In the spring of the year she signed an employment contract for the next year, and she became aware of her pregnancy a few days later. She notified the school board, and weeks before the beginning of the new school year she was informed that her employment was to be terminated and that she would be replaced by a teacher who could be expected to teach through all of the next school year.

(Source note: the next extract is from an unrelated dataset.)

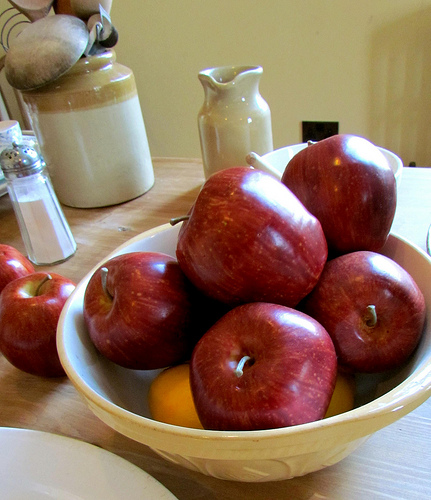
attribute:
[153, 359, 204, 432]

For a teacher known to be pregnant before the start of a school year, the Albe-marle rule expressly provided for immediate termination. In LaFleur the Supreme Court recognized the importance of continuity in instruction. School boards may reasonably believe that the interest of the children is furthered by beginning the school year with a faculty each of whom may be expected to teach throughout the school year. When a teacher discovers her pregnancy only after the school year has commenced, there is inevitable discontinuity, and the only question addressed by the Supreme Court in LaFleur is the right of the teacher in that context to determine when the discontinuity will be experienced. I can find nothing in LaFleur to suggest that continuity of employment of a teacher of children cannot be considered by a school board and carry the day in favor of employment of some one else when the pregnancy is known well before the school year commences. Hence, I would hold that Mrs. Paxman suffered no constitutional wrong.
V.
Even under my view, the declaratory relief granted was enough to make the plaintiffs prevailing parties. I agree that their lawyers are entitled to allowance of attorneys’ fees. An award of $500 seems to me quite inadequate. I would remand to the District Court with instructions, after consideration of all relevant factors, to determine and allow a reasonable fee.

. There was no discussion of this matter in the district court’s opinion. In its final, formal order, reinstatement was directed with the payment of lost wages as if employment was, or should have been, continuous. Of course, there is no basis for an assumption that a childbearing mother would have a continuing availability.

. Schnapper, Civil Rights Litigation After Mo-nell, 79 Col.L.Rev., 213, 240 et seq.